Disease outbreak in Ghana

In July 2022, an outbreak of Marburg virus disease occurred in Ghana. Two positive cases were reported by Ghana on 8 July. After confirmation by the World Health Organization, it is the first such outbreak in Ghana. Two men aged 26 and 51 years old were infected with the disease and both cases resulted in fatalities. An additional case was identified, bringing the total to three.

==Background==

Marburg virus disease (MVD) is a highly virulent, epidemic-prone disease, associated with a high case-fatality ratio of 24–90%. In the early phase of the disease, it is hard to distinguish the disease from other diseases. There are no specific treatments or vaccine against the Marburg virus, though supportive care increases the likelihood of survival. Fourteen outbreaks of the disease have been reported since 1967, when it was first detected, mostly in sub-Saharan Africa.

The disease's usual reservoir species is the Egyptian fruit bat. Among humans, it is transmitted via direct contact with the bodily fluids of an infected individual.

==Outbreak==
Two individuals in the southern Ashanti Region of Ghana developed Marburg disease-like symptoms—including diarrhea, fever, nausea, and emesis—before dying in a hospital.
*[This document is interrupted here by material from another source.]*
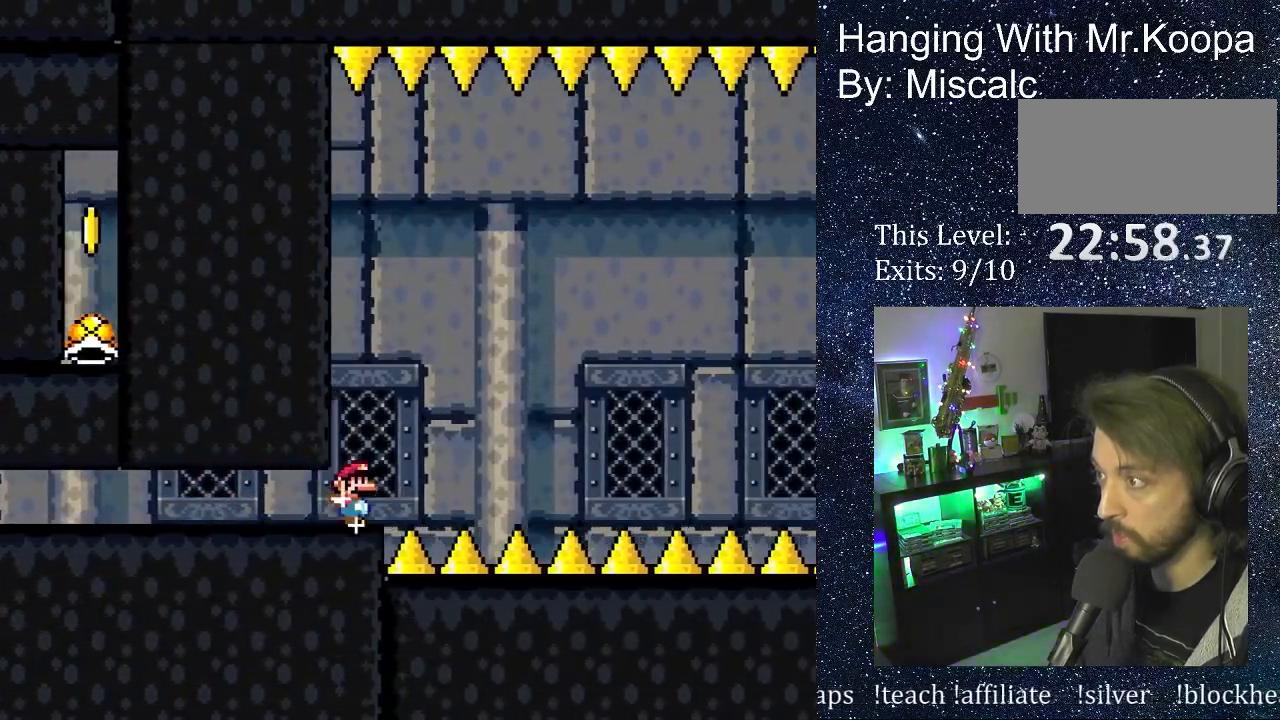
{"buttons": ["A", "X", "DPAD_RIGHT"], "events": []}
The two victims were unrelated. Tests for Marburg virus conducted in Ghana were positive for both. This was revealed on 8 July 2022. According to the United Nations, the cases, if confirmed by the World Health Organization (WHO), will be the first such cases of Marburg in Ghana. Samples have been sent to the Pasteur Institute of Dakar, Senegal for further testing. Two more cases of the virus were confirmed in Ghana by the WHO on 27 July 2022, with a third victim succumbing to the virus.

The outbreak was confirmed by the World Health Organization on 17 July 2022, making it the first such outbreak in Ghana. The outbreak follows another that occurred in Guinea the previous year.

==Reaction==
The WHO is preparing for a possible outbreak and is deploying experts to assist Ghana's public health efforts.